## EXTRACTED INFORMATION

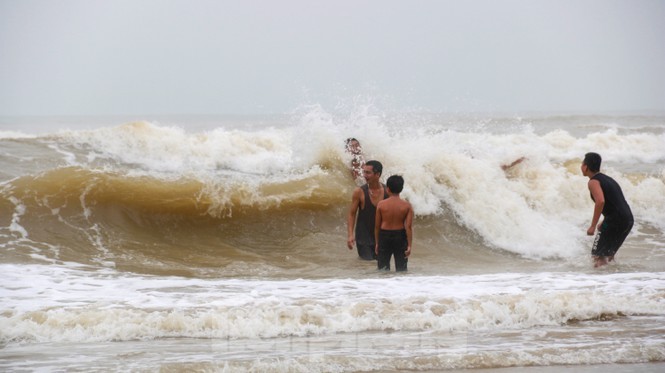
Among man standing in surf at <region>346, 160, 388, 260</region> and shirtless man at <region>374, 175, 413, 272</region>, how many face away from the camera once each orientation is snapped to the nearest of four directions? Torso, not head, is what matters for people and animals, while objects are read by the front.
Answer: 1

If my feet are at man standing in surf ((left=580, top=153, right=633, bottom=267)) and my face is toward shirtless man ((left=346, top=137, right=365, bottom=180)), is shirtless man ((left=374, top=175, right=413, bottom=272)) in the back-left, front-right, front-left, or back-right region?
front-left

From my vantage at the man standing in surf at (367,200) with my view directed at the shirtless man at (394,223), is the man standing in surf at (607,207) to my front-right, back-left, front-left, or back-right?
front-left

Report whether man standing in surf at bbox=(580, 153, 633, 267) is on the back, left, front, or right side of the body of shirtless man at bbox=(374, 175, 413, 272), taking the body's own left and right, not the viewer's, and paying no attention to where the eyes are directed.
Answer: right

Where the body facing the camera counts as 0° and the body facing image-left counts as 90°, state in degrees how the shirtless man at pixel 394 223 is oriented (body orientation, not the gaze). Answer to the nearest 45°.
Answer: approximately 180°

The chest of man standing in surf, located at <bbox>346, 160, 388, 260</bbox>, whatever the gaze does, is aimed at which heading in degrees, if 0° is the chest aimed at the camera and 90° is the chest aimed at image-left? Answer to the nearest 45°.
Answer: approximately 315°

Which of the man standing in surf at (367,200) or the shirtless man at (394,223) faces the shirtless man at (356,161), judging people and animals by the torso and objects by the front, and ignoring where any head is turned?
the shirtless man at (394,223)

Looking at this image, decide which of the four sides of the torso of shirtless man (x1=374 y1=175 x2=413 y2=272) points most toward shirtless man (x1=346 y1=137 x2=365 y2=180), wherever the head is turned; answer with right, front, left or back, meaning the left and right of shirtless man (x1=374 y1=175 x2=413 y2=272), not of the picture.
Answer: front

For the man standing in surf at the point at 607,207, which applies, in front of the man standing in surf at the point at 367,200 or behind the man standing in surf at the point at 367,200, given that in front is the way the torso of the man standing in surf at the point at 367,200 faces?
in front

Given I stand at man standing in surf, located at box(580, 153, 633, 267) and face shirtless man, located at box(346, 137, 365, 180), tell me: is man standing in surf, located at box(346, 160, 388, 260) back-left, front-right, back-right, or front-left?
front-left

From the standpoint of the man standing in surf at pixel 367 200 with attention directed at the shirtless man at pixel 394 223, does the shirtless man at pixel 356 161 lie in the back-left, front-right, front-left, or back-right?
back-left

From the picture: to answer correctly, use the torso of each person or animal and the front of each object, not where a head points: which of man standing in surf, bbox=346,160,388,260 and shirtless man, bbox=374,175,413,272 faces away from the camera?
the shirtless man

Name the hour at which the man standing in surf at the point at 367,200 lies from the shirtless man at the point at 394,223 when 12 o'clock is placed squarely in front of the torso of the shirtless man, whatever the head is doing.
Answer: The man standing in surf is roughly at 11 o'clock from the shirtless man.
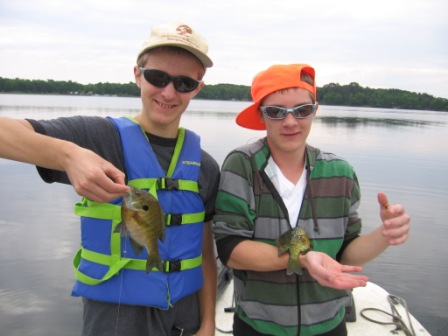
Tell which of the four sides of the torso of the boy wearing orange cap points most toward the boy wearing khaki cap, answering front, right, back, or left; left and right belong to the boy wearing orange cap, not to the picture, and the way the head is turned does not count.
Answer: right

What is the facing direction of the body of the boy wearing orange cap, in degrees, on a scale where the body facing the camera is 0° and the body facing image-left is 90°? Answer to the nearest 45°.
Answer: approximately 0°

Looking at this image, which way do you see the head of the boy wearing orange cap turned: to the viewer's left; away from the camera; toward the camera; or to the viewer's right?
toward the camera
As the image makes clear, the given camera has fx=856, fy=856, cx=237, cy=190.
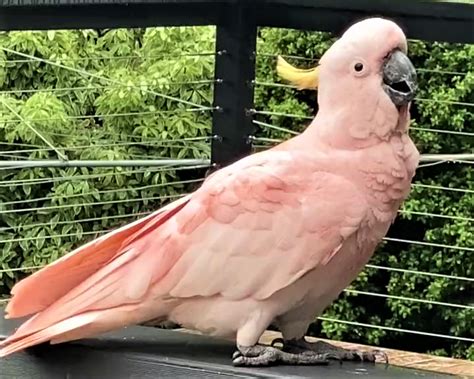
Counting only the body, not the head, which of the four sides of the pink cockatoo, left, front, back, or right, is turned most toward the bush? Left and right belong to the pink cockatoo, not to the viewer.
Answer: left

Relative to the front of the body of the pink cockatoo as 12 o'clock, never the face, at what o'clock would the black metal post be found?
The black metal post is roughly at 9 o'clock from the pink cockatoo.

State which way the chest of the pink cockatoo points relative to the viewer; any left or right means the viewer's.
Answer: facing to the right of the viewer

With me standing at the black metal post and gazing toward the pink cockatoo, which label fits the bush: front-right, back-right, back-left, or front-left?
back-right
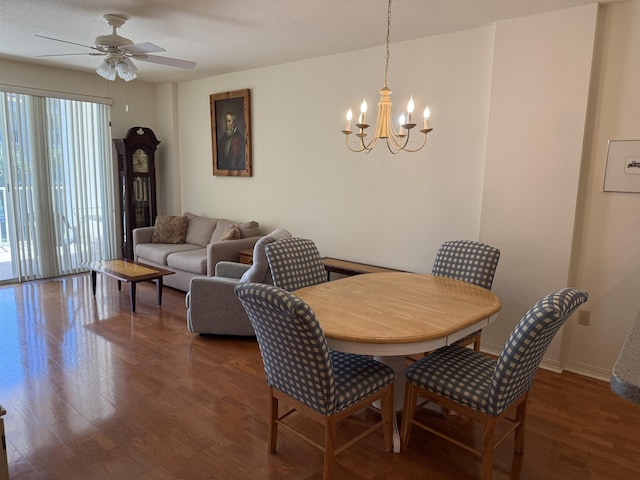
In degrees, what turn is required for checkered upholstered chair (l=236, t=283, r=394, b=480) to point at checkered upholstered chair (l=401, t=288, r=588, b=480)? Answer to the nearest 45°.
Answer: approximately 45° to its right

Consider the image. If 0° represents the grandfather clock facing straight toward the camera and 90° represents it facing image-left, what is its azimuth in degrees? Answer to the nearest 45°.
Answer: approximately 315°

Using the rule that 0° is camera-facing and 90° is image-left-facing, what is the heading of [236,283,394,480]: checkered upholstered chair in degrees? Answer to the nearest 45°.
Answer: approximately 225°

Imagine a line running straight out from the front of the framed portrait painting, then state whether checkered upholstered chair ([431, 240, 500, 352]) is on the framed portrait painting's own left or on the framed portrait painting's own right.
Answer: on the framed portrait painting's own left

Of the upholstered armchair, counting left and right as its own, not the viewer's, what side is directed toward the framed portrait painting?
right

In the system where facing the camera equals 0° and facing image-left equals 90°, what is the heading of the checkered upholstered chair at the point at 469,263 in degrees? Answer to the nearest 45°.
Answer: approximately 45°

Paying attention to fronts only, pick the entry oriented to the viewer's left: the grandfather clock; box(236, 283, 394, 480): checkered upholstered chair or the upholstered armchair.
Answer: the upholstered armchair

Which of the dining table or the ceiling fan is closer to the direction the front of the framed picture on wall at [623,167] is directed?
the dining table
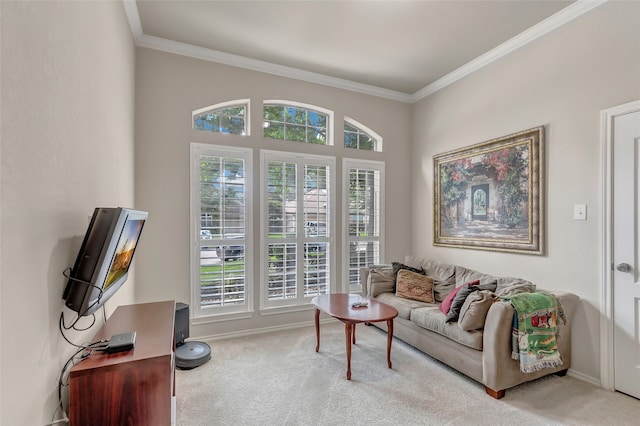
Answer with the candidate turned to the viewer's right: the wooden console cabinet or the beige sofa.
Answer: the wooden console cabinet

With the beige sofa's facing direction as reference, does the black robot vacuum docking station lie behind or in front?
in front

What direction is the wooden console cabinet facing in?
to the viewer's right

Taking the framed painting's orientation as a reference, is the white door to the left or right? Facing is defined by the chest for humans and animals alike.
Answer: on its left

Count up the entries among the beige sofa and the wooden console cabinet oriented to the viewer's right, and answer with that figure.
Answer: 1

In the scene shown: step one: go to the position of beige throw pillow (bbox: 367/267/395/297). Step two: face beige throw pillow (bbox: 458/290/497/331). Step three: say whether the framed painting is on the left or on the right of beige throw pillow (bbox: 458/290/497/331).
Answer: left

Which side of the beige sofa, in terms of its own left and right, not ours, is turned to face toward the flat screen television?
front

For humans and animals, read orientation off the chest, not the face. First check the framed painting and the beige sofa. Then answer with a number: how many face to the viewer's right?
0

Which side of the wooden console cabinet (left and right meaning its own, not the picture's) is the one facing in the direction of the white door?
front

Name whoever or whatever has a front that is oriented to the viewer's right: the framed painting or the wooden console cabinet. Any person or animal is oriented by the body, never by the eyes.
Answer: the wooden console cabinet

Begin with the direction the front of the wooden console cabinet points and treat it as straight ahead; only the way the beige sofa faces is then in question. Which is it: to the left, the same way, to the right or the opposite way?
...
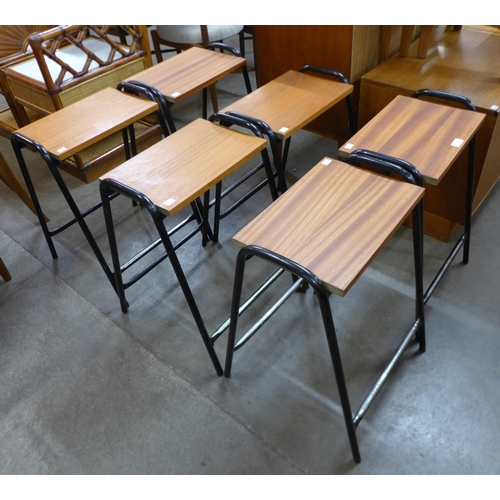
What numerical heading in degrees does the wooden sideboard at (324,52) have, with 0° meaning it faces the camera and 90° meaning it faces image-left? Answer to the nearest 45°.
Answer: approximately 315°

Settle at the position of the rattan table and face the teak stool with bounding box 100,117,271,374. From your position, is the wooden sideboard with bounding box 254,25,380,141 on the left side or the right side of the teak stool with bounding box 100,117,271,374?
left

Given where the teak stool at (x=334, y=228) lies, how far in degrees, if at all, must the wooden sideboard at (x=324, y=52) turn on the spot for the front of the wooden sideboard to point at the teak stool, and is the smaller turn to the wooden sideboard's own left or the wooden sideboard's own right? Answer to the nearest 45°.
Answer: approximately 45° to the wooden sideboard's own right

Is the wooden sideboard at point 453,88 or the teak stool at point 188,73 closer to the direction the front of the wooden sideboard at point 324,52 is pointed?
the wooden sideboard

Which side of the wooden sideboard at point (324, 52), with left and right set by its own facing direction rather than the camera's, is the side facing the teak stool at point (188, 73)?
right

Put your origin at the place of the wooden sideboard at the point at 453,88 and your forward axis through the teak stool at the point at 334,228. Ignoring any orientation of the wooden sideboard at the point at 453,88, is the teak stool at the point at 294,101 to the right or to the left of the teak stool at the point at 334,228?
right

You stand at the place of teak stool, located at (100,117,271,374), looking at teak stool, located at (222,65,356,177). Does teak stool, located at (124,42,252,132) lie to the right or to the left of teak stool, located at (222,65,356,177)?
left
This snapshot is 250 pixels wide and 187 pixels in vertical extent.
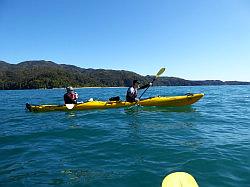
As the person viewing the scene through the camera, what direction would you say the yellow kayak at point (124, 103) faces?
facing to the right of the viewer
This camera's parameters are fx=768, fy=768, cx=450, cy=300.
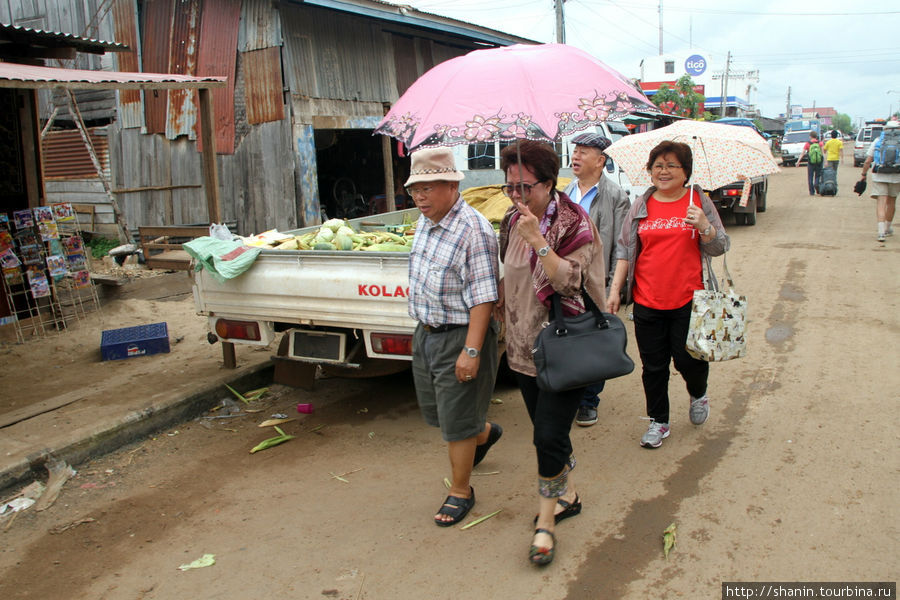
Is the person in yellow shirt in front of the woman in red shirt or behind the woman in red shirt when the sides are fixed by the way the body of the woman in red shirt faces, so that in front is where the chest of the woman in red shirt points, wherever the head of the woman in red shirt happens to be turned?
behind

## PROBLEM DETAILS
Rewrite the stretch of material from the line containing "The chest of man" through the line containing "Answer: front", substituting "bearing" for "heading" and changing nothing else. Give only those lines.

## SOLUTION BELOW
The chest of man standing in surf, located at <bbox>346, 160, 388, 260</bbox>, whatever the gaze does, is aimed at which bearing in degrees, if 0° is the chest aimed at the camera and 90° is the chest aimed at image-left? Answer to the nearest 45°.
Answer: approximately 315°

Which of the man standing in surf at (367,200) or the shirtless man at (394,223) faces the shirtless man at (356,161), judging people and animals by the torso and objects by the front, and ignoring where any head is turned?
the shirtless man at (394,223)

Looking at this image, decide which of the four sides of the torso of shirtless man (x1=374 y1=175 x2=413 y2=272) points most toward shirtless man (x1=346 y1=137 x2=365 y2=180), wherever the head is turned; answer with right, front, left or back, meaning the left and right of shirtless man (x1=374 y1=175 x2=413 y2=272), not of the picture.
Answer: front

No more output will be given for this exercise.